──────── Text ────────
Metadata-Version: 2.4
Name: ctadl
Version: 0.14.0
Summary: CTADL Static Taint Analyzer
Home-page: https://github.com/sandialabs/ctadl
Project-URL: Bug Tracker, https://github.com/sandialabs/ctadl/issues
Classifier: Programming Language :: Python :: 3.9
Classifier: Environment :: Console
Classifier: License :: OSI Approved :: Apache Software License
Classifier: Operating System :: POSIX
Requires-Python: >=3.9
Description-Content-Type: text/markdown
License-File: LICENSE.txt
Requires-Dist: json5
Provides-Extra: jadx-fact-generator
Requires-Dist: ctadl-jadx-fact-generator-plugin>=0.6.2; extra == "jadx-fact-generator"
Provides-Extra: ghidra-fact-generator
Requires-Dist: ctadl-ghidra-fact-generator-plugin>=0.1.0; extra == "ghidra-fact-generator"
Provides-Extra: taint-front-fact-generator
Requires-Dist: ctadl-taint-front-fact-generator-plugin>=0.0.2; extra == "taint-front-fact-generator"
Provides-Extra: networkx-exporter
Requires-Dist: ctadl-networkx-export-plugin>=0.0.1; extra == "networkx-exporter"
──────── Collected data ────────
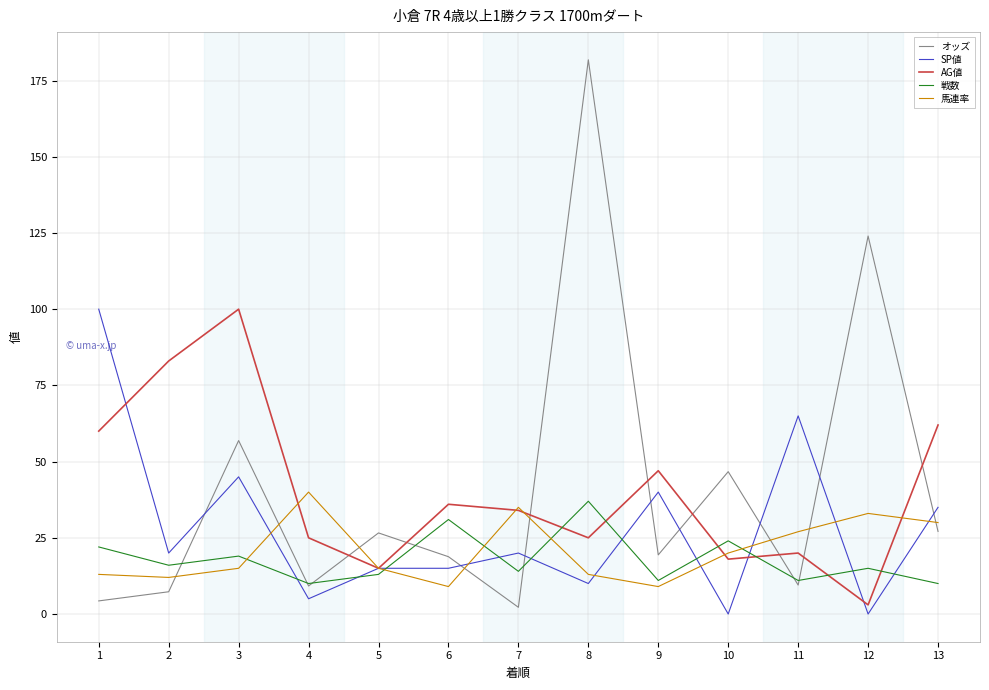

What is the average value of the AG値 series?

40.6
────────
> [What you need to do]:
A – Please answer these about the ctadl package metadata, one line each:
(i) What Python version does the package require?
(ii) Under which license is it classified?
(iii) What is the minimum version of the plugin that the "ghidra-fact-generator" extra requires?
B – Resume the ctadl package metadata right after its last line.

> [List of answers]:
A –
(i) Python 3.9 or later (>=3.9)
(ii) Apache Software License (OSI Approved)
(iii) 0.1.0

B –
Dynamic: license-file

# CTADL

[CTADL](https://github.com/sandialabs/ctadl) is a static taint analysis tool.

CTADL (pronounced "citadel") takes as input a program, known as a system under test (SUT), and allows you to perform taint analysis across procedures.
Taint analysis discovers data flow paths in the SUT between user-designated sources and sinks.
CTADL &mdash; which stands for Compositional Taint Analysis in DataLog &mdash; is customizable, performant, and uses simple heuristics.
CTADL supports the languages:

- Java and Android using JADX,
- Pcode from Ghidra, and
- taint-front, a custom language for hand-writing taint analysis examples.

Its primary output format is [SARIF](https://sarifweb.azurewebsites.net), a results interchange format that enables VSCode visualization of taint analysis results.

CTADL has flexible analysis options and supports a number of use cases. See the [documentation](https://ctadl.readthedocs.io/en/latest/) for detailed information.

## Compatibility

CTADL works under MacOS, Linux, and Windows via Windows Subsystem for Linux (WSL). CTADL requires python 3.9 or later.

## Dependency - Install Souffle

[Souffle](https://souffle-lang.github.io) is the Datalog engine CTADL uses to perform analysis.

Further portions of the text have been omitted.